Thursday, May 03, 2007

Aesthetic Amniocentesis


Last night I dreamed I was at the beach rubbing suntan lotion on Ellen Bryant Voigt’s back—while discussing poetry, of course. I will try to take this as a good omen for my writing. If you’ve read Voigt’s wonderful poem “Plaza del Sol” from Shadow of Heaven (“a woman tanned already, dried fruit arranged on a towel …”), you’ll understand that whatever the dream was, it was not exactly erotic. Diane suggests it means I need to get more “hands on” with poetry, or at least with something.

Diane and I were also talking about Bemsha Swing’s recent post about “that overwritten Derek Walcott effect.” I tend to have a similar response as Jonathan’s to Walcott’s work, yet I am sensitive to the criticism because I’m sure some people would consider my own poetry overwritten. Whether one tends toward overwriting (fat, drunken language—think Dylan Thomas) or underwriting (anorexic language—think the exquisitely spare poems of William Carlos Williams) is another of those spectra along which poets define themselves.

→ TASKS TO CARRY OUT:
1) Reproduce everything in the blog post from "Aesthetic Amniocentesis" down to "least with something.".
2) Answer these questions about the blog post:
(a) Which Voigt poem does the writer mention, and from which book?
(b) Whose recent post were Diane and the writer talking about?
(c) Which poet is offered as an example of underwriting?

→ COLLECTED MATERIAL:

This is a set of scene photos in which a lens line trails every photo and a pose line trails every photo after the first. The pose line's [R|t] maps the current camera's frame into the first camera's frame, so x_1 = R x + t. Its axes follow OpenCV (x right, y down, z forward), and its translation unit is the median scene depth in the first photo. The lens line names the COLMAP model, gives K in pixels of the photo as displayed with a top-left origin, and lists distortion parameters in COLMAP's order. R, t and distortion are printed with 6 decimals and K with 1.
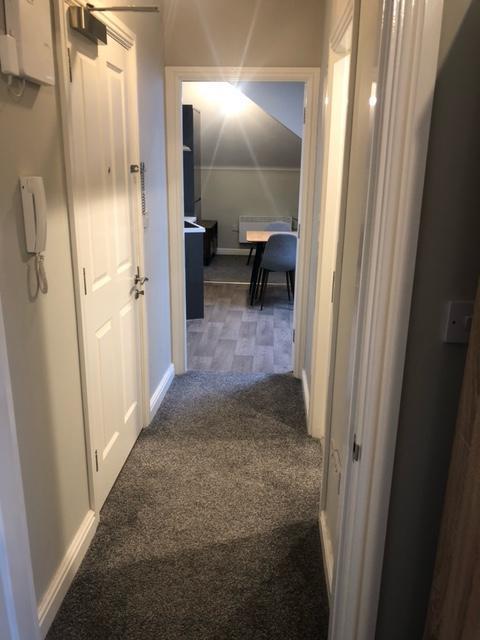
lens RADIAL K [[521.5, 0, 237.7], [0, 521.5, 316.8], [0, 0, 1]] dist [0.005520, -0.015507]
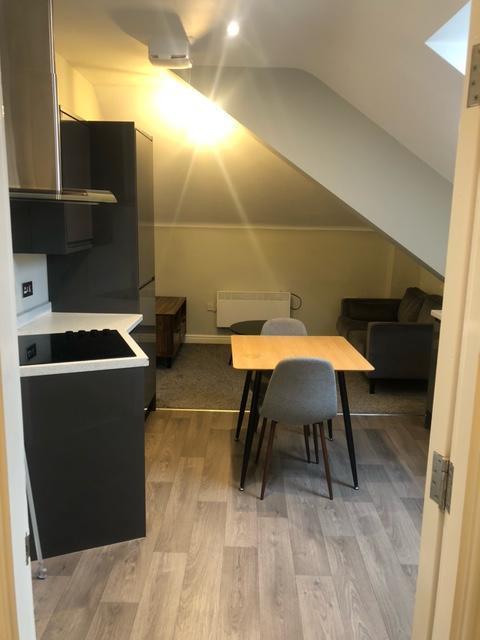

→ ANSWERS IN ORDER:
1)
Aesthetic Amniocentesis


Last night I dreamed I was at the beach rubbing suntan lotion on Ellen Bryant Voigt’s back—while discussing poetry, of course. I will try to take this as a good omen for my writing. If you’ve read Voigt’s wonderful poem “Plaza del Sol” from Shadow of Heaven (“a woman tanned already, dried fruit arranged on a towel …”), you’ll understand that whatever the dream was, it was not exactly erotic. Diane suggests it means I need to get more “hands on” with poetry, or at least with something.

2)
(a) "Plaza del Sol," from Shadow of Heaven
(b) Bemsha Swing's
(c) William Carlos Williams